TASK
Copy each of the rows below word for word, leaving the pictures out of your copy.

DATA
:::

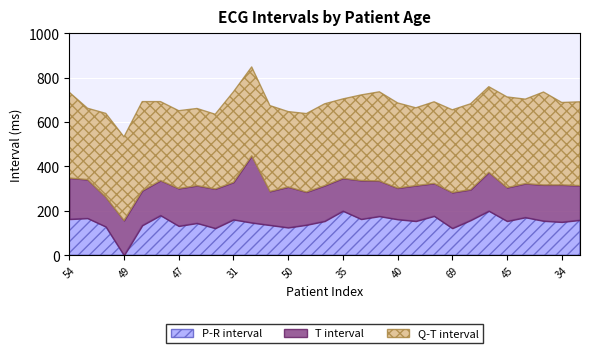

Which category has the lowest value in the T interval series?

40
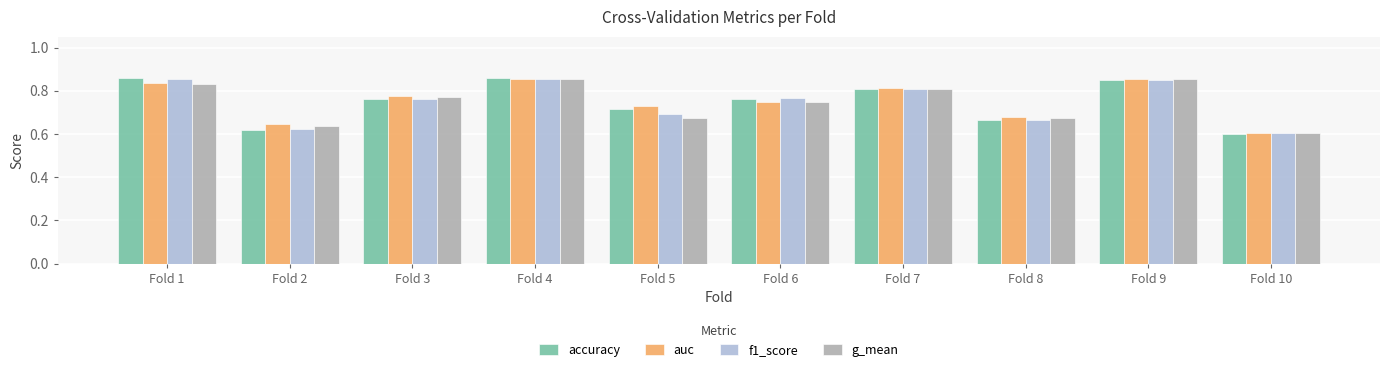

How many auc values are between 0 and 1?

10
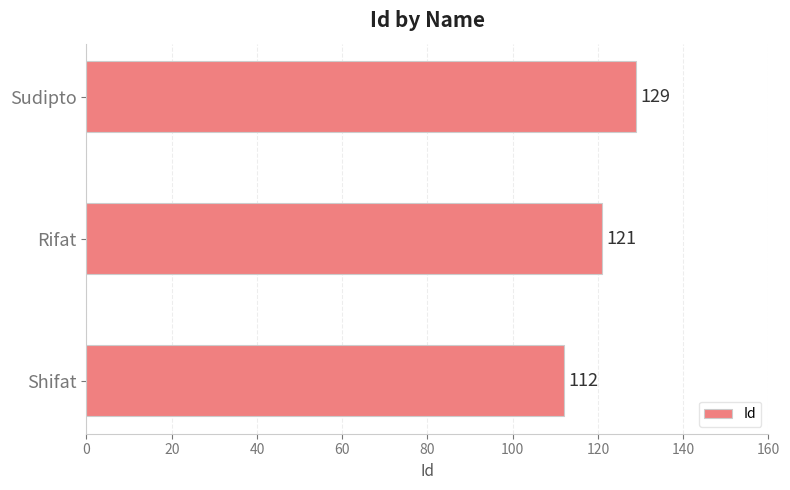

True or false: the data shows 121 at Rifat.

True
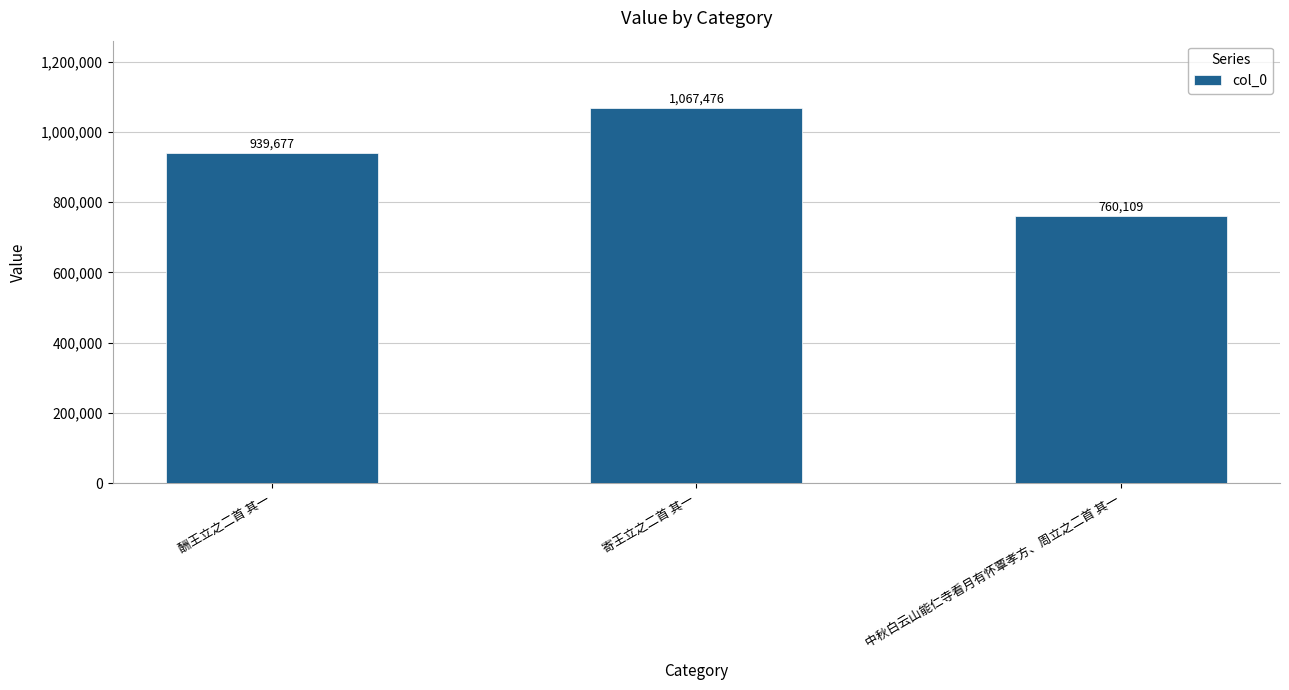

True or false: the data shows 760109 at 中秋白云山能仁寺看月有怀覃孝方、周立之二首 其一.

True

:::

ANSWER TO THIS TASK
Which category has the lowest value in the T interval series?

40

How many auc values are between 0 and 1?

10

True or false: the data shows 121 at Rifat.

True

True or false: the data shows 760109 at 中秋白云山能仁寺看月有怀覃孝方、周立之二首 其一.

True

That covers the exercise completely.